Print the records below exactly, from the line containing "neck: (911, 467)" down to the line containing "right elbow: (334, 415)", both lines included, and omit every picture.

■ **RECORDS SHOWN**:
== Segment start ==
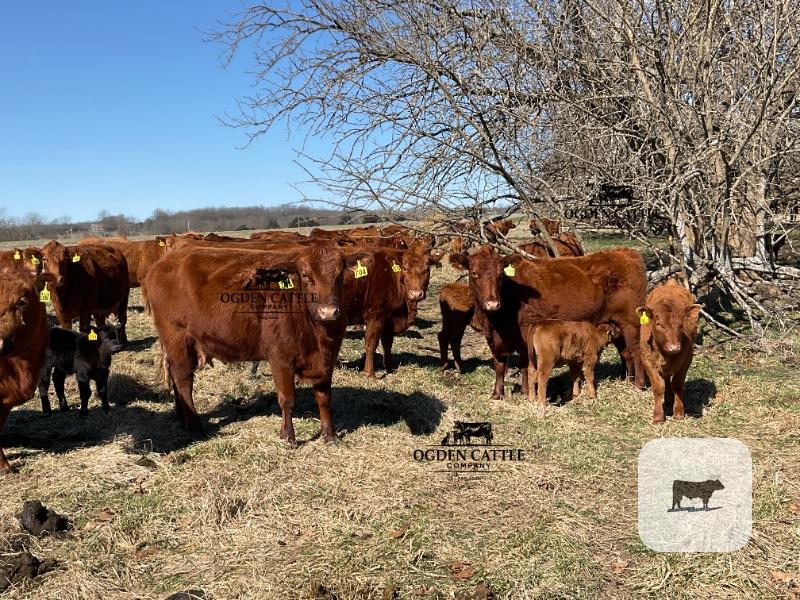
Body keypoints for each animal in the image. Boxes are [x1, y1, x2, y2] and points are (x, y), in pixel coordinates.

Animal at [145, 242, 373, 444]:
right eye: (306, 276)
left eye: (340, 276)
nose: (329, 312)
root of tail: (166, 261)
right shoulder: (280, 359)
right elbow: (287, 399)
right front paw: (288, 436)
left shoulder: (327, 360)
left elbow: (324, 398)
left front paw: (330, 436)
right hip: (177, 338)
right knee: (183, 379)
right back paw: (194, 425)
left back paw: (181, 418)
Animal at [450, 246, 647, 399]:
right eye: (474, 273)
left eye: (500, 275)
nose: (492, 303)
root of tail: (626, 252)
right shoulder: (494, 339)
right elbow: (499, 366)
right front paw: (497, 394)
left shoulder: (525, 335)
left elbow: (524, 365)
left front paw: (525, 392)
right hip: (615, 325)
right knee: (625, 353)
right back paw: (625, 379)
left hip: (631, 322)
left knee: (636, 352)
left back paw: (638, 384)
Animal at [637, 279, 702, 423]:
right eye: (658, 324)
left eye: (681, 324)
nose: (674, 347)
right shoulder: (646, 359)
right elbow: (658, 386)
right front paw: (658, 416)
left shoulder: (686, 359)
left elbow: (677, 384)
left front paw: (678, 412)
== Segment end ==
== Segment start ==
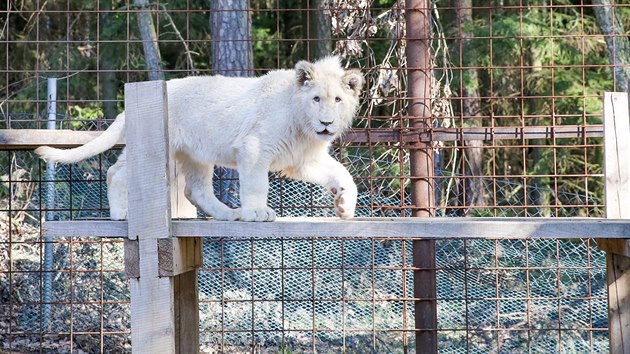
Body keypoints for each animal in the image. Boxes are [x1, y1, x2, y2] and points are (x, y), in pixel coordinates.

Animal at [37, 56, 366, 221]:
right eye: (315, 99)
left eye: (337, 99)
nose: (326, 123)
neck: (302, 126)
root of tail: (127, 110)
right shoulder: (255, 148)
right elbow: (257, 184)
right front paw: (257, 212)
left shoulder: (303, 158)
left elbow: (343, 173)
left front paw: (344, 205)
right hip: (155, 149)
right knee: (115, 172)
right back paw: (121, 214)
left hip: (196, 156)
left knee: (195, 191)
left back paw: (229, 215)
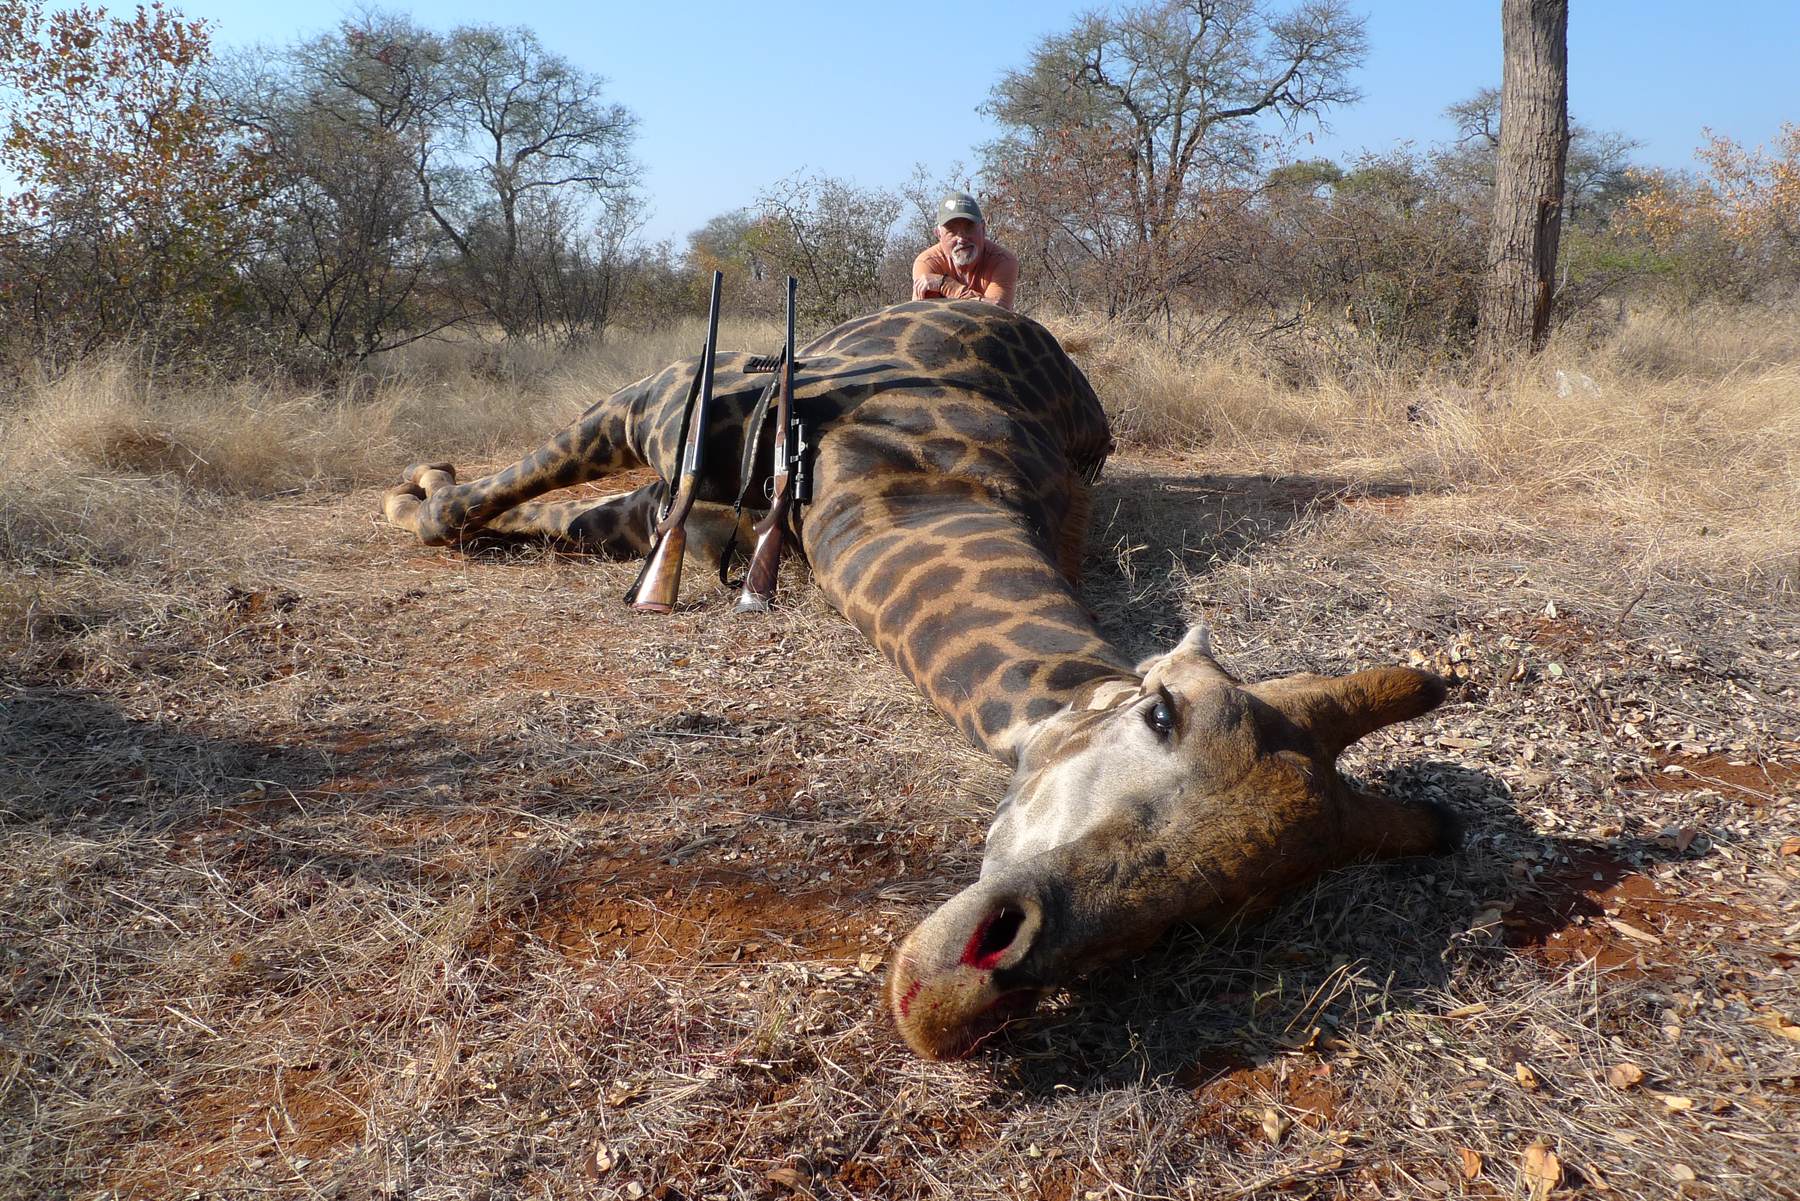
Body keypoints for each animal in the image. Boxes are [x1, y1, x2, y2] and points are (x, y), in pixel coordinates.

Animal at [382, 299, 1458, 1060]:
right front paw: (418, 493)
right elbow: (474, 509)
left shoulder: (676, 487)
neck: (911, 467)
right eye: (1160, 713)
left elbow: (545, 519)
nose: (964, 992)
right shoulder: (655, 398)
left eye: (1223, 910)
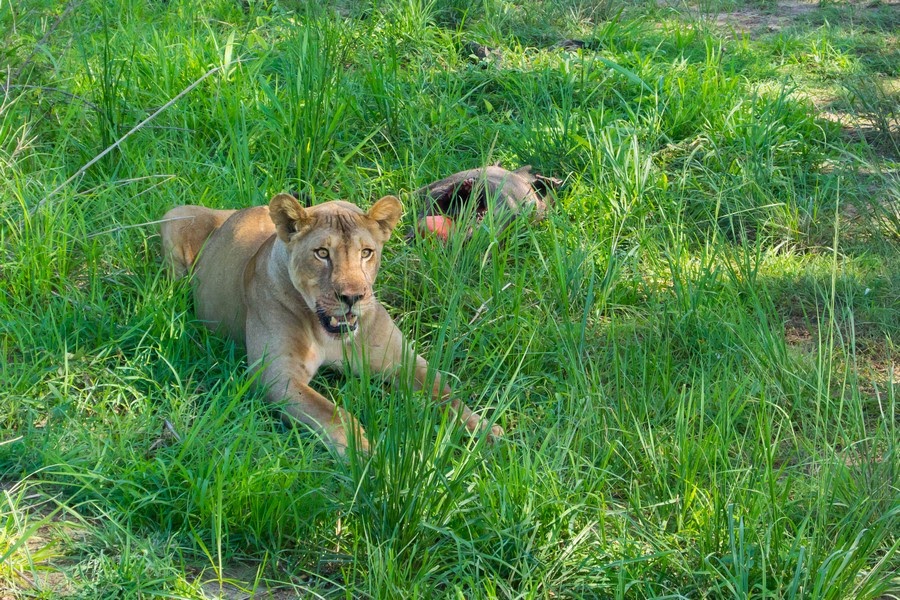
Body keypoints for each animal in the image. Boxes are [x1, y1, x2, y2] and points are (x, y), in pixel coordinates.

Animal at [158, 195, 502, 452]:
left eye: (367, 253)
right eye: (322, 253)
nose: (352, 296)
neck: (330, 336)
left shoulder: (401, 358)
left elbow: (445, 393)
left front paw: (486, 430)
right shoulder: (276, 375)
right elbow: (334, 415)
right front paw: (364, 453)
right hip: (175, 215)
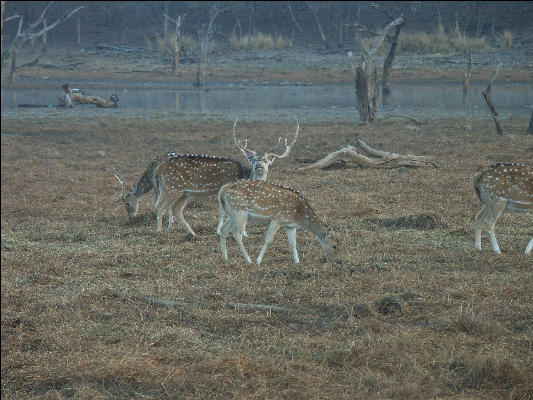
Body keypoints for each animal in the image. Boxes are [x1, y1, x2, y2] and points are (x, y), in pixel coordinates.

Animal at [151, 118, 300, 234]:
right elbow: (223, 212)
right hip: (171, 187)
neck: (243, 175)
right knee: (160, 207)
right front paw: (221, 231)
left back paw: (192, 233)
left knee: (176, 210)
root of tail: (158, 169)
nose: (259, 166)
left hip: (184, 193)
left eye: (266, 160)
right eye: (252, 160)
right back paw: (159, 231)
== Segment end ==
== Segment start ==
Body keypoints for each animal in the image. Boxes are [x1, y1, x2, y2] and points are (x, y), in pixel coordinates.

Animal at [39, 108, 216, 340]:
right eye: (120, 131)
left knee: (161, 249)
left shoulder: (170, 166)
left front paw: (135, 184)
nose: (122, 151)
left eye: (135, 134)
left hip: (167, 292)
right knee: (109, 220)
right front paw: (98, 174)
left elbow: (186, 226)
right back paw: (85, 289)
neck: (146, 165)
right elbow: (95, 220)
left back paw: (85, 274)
== Segment end ==
■ **RESPONSE TO THIS EXERCISE**:
neck: (911, 467)
right eye: (1160, 713)
left elbow: (545, 519)
nose: (964, 992)
right shoulder: (655, 398)
left eye: (1223, 910)
Body keypoints for each animal in the image. Boxes are [x1, y1, x2, y2] and points are (x, y), in pixel coordinates.

Animal at [158, 195, 502, 452]:
left eye: (367, 253)
right eye: (322, 253)
nose: (352, 296)
neck: (330, 336)
left shoulder: (401, 358)
left elbow: (445, 393)
left front paw: (486, 430)
right shoulder: (276, 375)
right elbow: (334, 415)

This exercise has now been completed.